Start of Block

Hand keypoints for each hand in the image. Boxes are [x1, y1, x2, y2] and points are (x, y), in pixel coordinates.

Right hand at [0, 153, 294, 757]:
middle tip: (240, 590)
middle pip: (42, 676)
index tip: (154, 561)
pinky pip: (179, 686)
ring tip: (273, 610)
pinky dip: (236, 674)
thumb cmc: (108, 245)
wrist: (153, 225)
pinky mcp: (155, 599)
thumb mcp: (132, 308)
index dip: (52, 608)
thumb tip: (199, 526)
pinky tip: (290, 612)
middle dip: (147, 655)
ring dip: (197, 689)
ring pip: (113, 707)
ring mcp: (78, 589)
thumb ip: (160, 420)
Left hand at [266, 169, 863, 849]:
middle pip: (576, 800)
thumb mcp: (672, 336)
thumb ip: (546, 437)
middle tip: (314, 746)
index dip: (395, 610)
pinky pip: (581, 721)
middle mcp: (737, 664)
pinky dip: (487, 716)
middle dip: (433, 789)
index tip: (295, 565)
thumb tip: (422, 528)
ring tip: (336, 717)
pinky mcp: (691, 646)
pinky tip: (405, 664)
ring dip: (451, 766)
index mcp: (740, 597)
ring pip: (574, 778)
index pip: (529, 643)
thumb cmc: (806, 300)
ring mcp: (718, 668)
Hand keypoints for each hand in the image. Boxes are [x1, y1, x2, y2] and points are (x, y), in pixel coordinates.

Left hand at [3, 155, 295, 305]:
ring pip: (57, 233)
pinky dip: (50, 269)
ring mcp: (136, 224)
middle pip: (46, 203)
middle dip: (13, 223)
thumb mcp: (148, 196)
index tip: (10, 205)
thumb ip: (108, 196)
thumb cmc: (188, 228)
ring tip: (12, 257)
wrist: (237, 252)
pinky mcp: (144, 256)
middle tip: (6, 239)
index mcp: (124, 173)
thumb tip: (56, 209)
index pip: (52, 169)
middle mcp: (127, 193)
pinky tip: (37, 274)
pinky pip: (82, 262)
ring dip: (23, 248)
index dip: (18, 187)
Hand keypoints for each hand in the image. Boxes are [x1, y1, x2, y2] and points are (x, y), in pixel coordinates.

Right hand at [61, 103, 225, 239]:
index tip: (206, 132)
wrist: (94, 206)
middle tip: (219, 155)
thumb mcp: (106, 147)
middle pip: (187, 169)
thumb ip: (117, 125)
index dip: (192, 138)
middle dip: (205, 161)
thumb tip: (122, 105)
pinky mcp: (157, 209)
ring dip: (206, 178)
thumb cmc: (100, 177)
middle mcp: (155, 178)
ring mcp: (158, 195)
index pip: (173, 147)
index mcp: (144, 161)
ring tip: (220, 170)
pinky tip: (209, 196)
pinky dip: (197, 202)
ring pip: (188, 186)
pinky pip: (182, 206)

End of Block
Start of Block

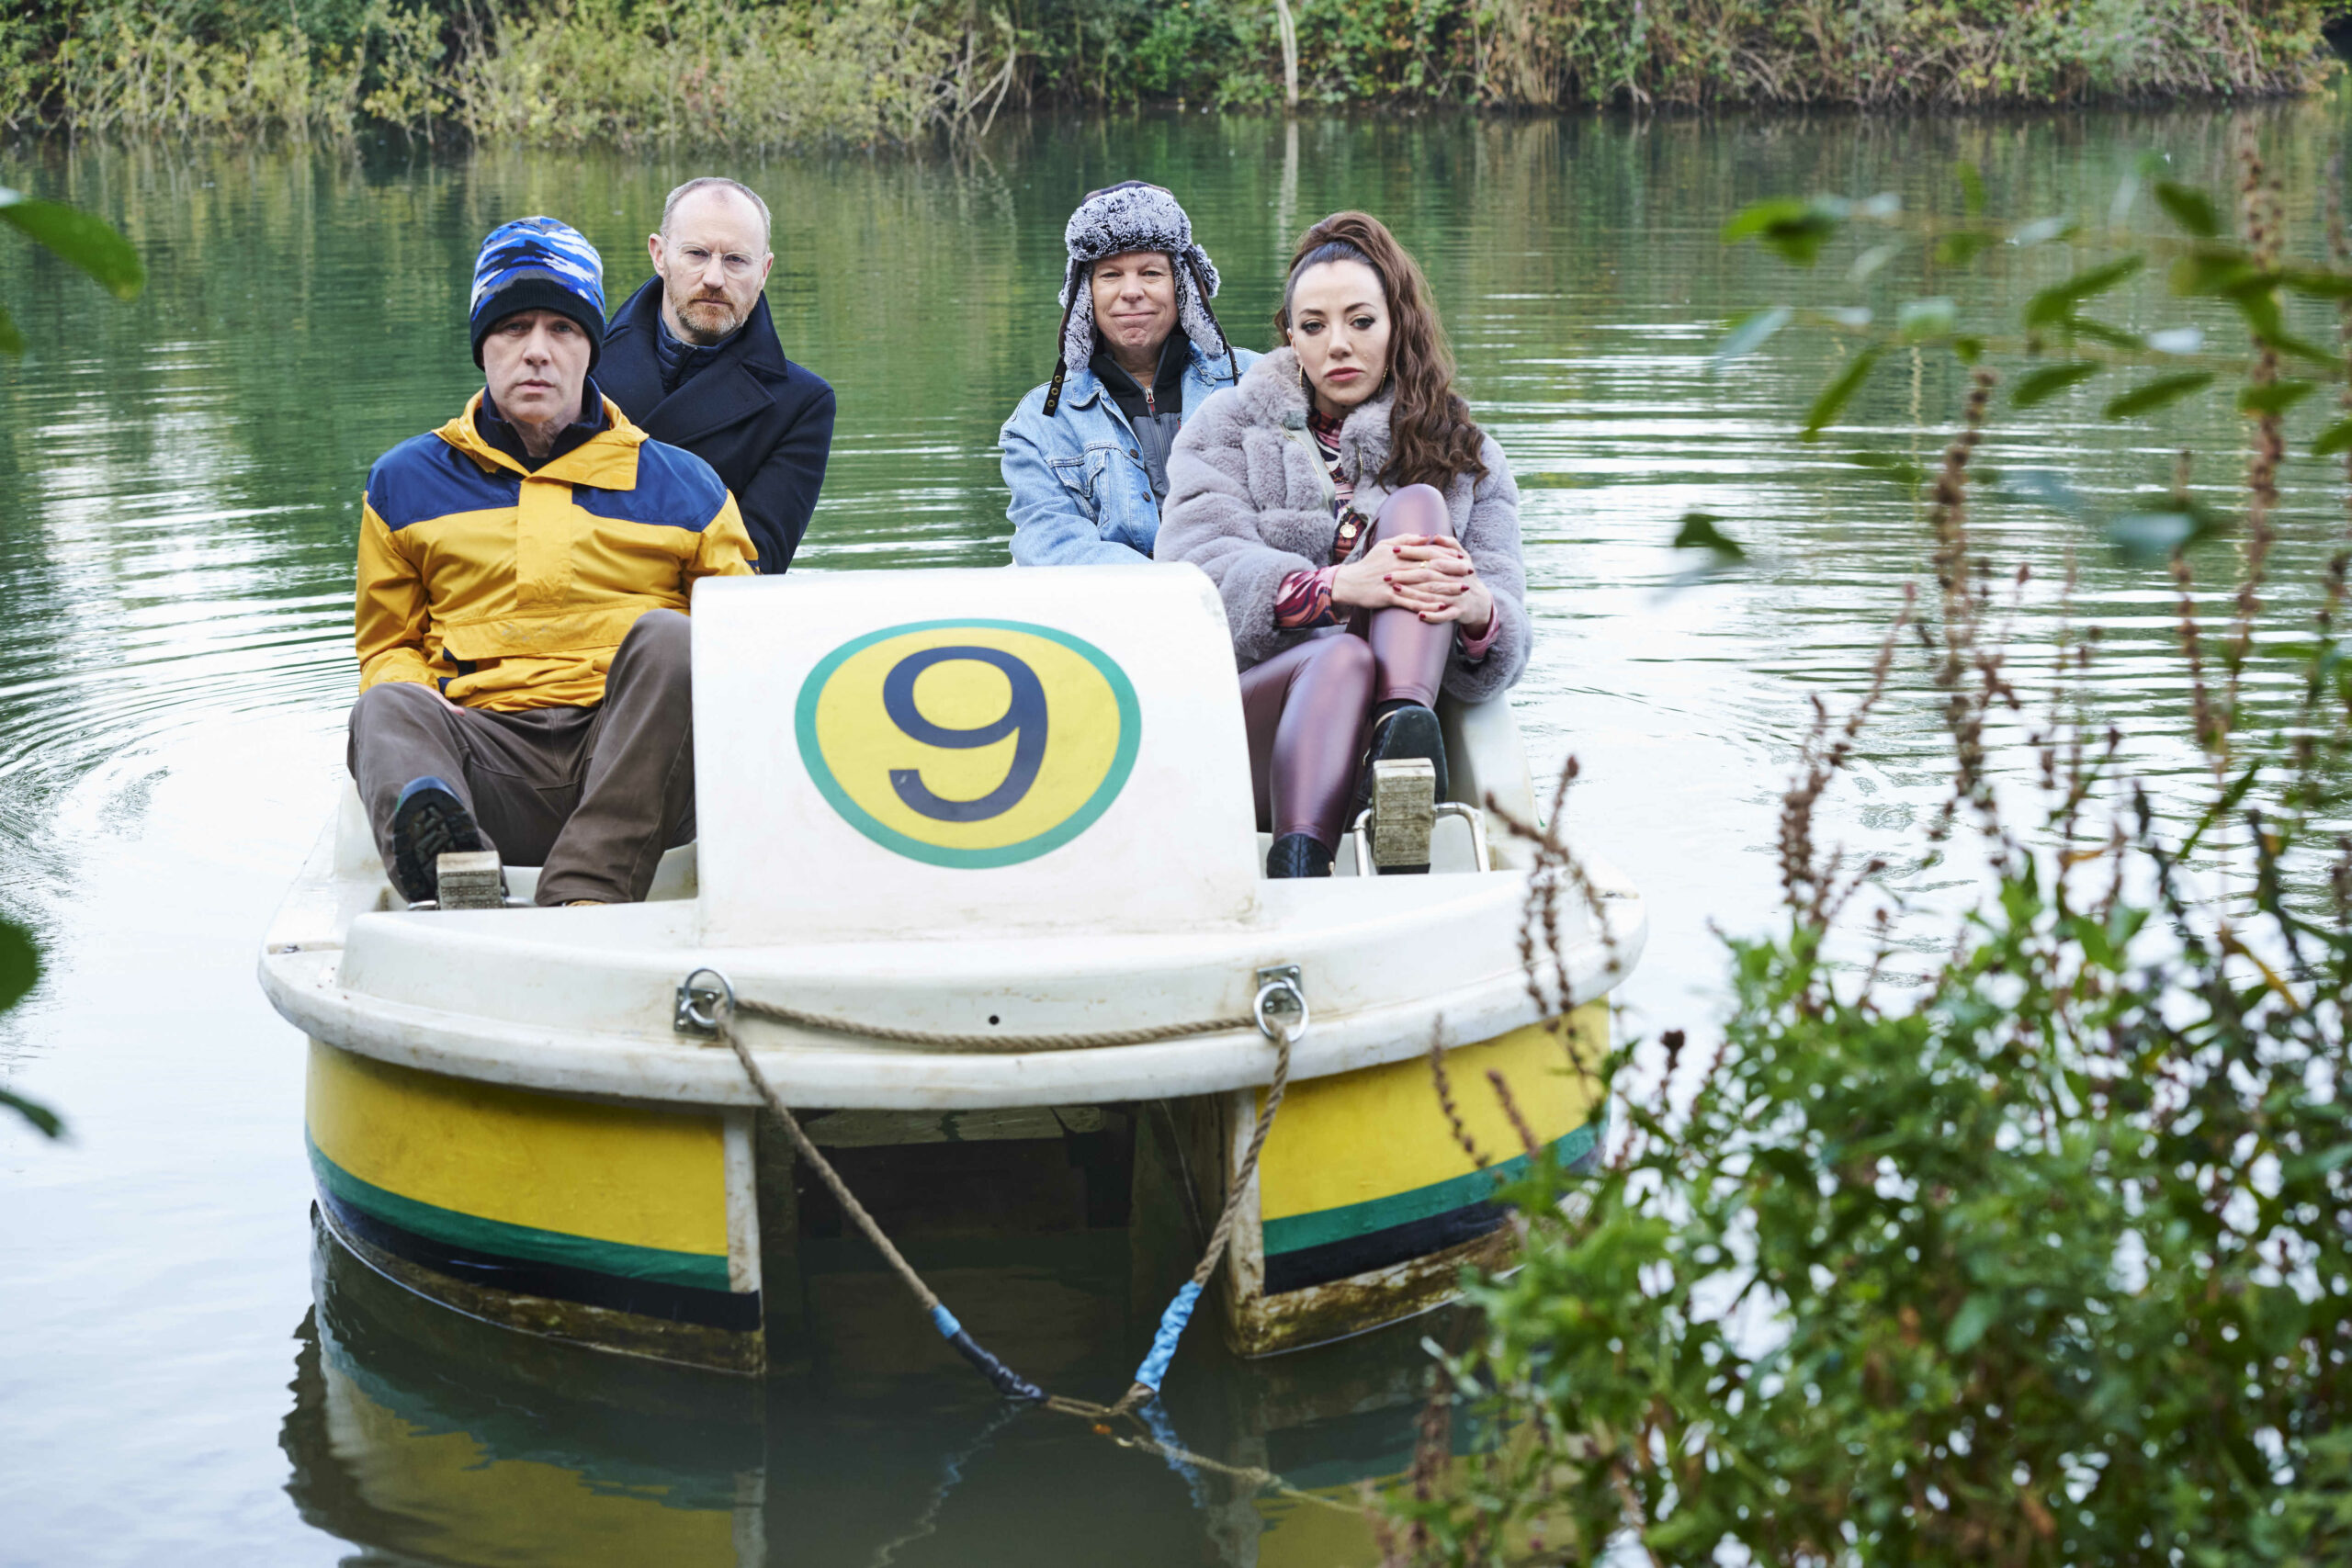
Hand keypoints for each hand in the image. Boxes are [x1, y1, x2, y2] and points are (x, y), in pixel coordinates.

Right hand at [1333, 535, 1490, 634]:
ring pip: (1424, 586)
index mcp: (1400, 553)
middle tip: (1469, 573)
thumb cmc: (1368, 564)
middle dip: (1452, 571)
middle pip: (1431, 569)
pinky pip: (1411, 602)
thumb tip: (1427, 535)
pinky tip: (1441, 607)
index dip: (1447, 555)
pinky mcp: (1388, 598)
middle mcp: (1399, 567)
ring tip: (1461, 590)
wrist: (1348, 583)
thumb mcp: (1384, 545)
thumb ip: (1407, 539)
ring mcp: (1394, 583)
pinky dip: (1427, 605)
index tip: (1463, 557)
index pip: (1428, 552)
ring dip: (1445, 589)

End of Block

## Work item
Of the entries listed above, reproduce only the lines starting at the line containing "pinky dip: (236, 674)" and ending at the line containing "index dip: (395, 610)". Include both, exactly as they stand.

## Response below
pinky dip: (236, 674)
thumb cmc: (108, 245)
wrist: (153, 225)
pinky mcp: (155, 599)
thumb mcp: (132, 308)
index dip: (52, 608)
thumb tip: (199, 526)
pinky tip: (290, 612)
middle dip: (147, 655)
ring dip: (197, 689)
ring pip: (113, 707)
ring mcp: (78, 589)
thumb ip: (160, 420)
Left hand at [266, 169, 863, 849]:
middle pip: (576, 800)
thumb mcp: (672, 336)
thumb ip: (546, 437)
middle tip: (314, 746)
index dip: (395, 610)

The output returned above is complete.